The latest Rasmussen Reports telephone survey of Likely Voters in the Tar Heel State shows the presumptive Republican nominee earning 51 percent of the vote to Obama’s 43 percent. Two percent prefer some other candidate and four percent are undecided.
Democrats chose Charlotte, North Carolina, to hold their national convention this summer, evidence the DNC considers it a key swing state.
Last month Romney posted a smaller 46 percent to 44 percent lead over the president in Rasmussen Reports’ first survey of the race in North Carolina.
Romney has held a slight lead over the president nationally for over a week now in the daily Presidential Tracking Poll following the release of a disappointing jobs report for April.
Voters nationally regard the economy the most important issue in the upcoming election in all major polls, and just 11 percent of North Carolina voters now describe the U.S. economy as good or excellent. Forty-seven percent rate it as poor. Thirty-one percent say the economy is getting better, but 41 percent think it is getting worse.
The president leads overwhelmingly among those who give the economy positive marks, while Romney is far ahead among the much larger group that views the economy as being in poor shape.
Eighty-eight percent of North Carolina Republicans now support Romney, compared to 76 percent of Democrats in the state who back Obama. Nearly one-in-five North Carolina Democrats (18 percent) now favor the Republican.
The GOP challenger holds a modest 49 percent to 45 percent lead among voters not affiliated with either party, but the two men were tied with 38 percent support each among this group a month ago.
Obama clipped Republican John McCain 50 percent to 49 percent in the 2008 election to become the first Democrat to carry North Carolina since Jimmy Carter. Now 46 percent approve of the job Obama is doing as president, while 54 percent disapprove. Obama’s disapproval is up four points from a month ago. The new numbers include 28 percent who Strongly Approve of the president’s job performance and 45 percent who Strongly Disapprove.
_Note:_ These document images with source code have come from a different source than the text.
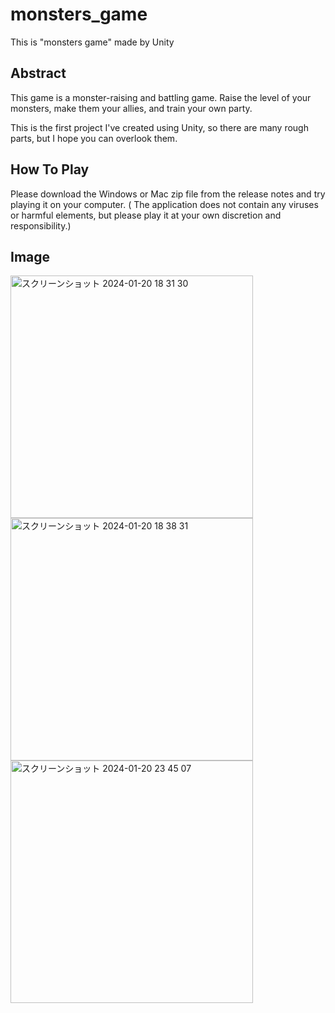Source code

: # monsters_game
This is "monsters  game" made by Unity

## Abstract
This game is a monster-raising and battling game. 
Raise the level of your monsters, make them your allies, and train your own party. 

This is the first project I've created using Unity, so there are many rough parts, but I hope you can overlook them.

## How To Play

Please download the Windows or Mac zip file from the release notes and try playing it on your computer.
(
The application does not contain any viruses or harmful elements, but please play it at your own discretion and responsibility.)

## Image
<img width="388" alt="スクリーンショット 2024-01-20 18 31 30" src="https://github.com/takumi-333/monsters_game/assets/73085571/93068311-257c-4911-b404-0c2d80d41191">
<img width="388" alt="スクリーンショット 2024-01-20 18 38 31" src="https://github.com/takumi-333/monsters_game/assets/73085571/6eeb60a4-c8cd-45fc-80cd-be6e7e68d338">
<img width="388" alt="スクリーンショット 2024-01-20 23 45 07" src="https://github.com/takumi-333/monsters_game/assets/73085571/88e19c40-e199-453a-b1ba-37186a9954f9">

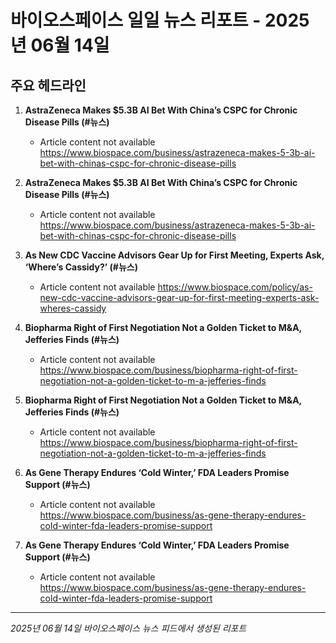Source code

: # 바이오스페이스 일일 뉴스 리포트 - 2025년 06월 14일


## 주요 헤드라인

1. **AstraZeneca Makes $5.3B AI Bet With China’s CSPC for Chronic Disease Pills (#뉴스)**
   - Article content not available
   <https://www.biospace.com/business/astrazeneca-makes-5-3b-ai-bet-with-chinas-cspc-for-chronic-disease-pills>

2. **AstraZeneca Makes $5.3B AI Bet With China’s CSPC for Chronic Disease Pills (#뉴스)**
   - Article content not available
   <https://www.biospace.com/business/astrazeneca-makes-5-3b-ai-bet-with-chinas-cspc-for-chronic-disease-pills>

3. **As New CDC Vaccine Advisors Gear Up for First Meeting, Experts Ask, ‘Where’s Cassidy?’ (#뉴스)**
   - Article content not available
   <https://www.biospace.com/policy/as-new-cdc-vaccine-advisors-gear-up-for-first-meeting-experts-ask-wheres-cassidy>

4. **Biopharma Right of First Negotiation Not a Golden Ticket to M&A, Jefferies Finds (#뉴스)**
   - Article content not available
   <https://www.biospace.com/business/biopharma-right-of-first-negotiation-not-a-golden-ticket-to-m-a-jefferies-finds>

5. **Biopharma Right of First Negotiation Not a Golden Ticket to M&A, Jefferies Finds (#뉴스)**
   - Article content not available
   <https://www.biospace.com/business/biopharma-right-of-first-negotiation-not-a-golden-ticket-to-m-a-jefferies-finds>

6. **As Gene Therapy Endures ‘Cold Winter,’ FDA Leaders Promise Support (#뉴스)**
   - Article content not available
   <https://www.biospace.com/business/as-gene-therapy-endures-cold-winter-fda-leaders-promise-support>

7. **As Gene Therapy Endures ‘Cold Winter,’ FDA Leaders Promise Support (#뉴스)**
   - Article content not available
   <https://www.biospace.com/business/as-gene-therapy-endures-cold-winter-fda-leaders-promise-support>


---
*2025년 06월 14일 바이오스페이스 뉴스 피드에서 생성된 리포트*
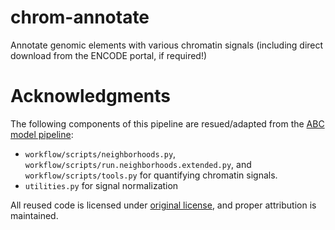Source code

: # chrom-annotate
Annotate genomic elements with various chromatin signals (including direct download from the ENCODE portal, if required!)


# Acknowledgments
The following components of this pipeline are resued/adapted from the [ABC model pipeline](https://github.com/broadinstitute/ABC-Enhancer-Gene-Prediction):
- `workflow/scripts/neighborhoods.py`, `workflow/scripts/run.neighborhoods.extended.py`, and `workflow/scripts/tools.py` for quantifying chromatin signals.
- `utilities.py` for signal normalization

All reused code is licensed under [original license](https://github.com/broadinstitute/ABC-Enhancer-Gene-Prediction/blob/main/LICENSE), and proper attribution is maintained.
While Obama’s numbers seem to be sliding overall, in combined polling of the key swing states of Florida, North Carolina, Ohio and Virginia, the President still holds a slight advantage over Romney. The president also leads Romney in Nevada, Ohio, Wisconsin, California, and New Mexico. Romney and Obama are roughly tied in Florida, Virginia, and Pennsylvania, and Obama trails Romney in Missouri, Montana, Arizona, and Nebraska.
The survey of 500 Likely Voters in North Carolina was conducted on May 14, 2012 by Rasmussen Reports. The margin of sampling error is pluse or minus 4.5 percentage points with a 95 percent level of confidence.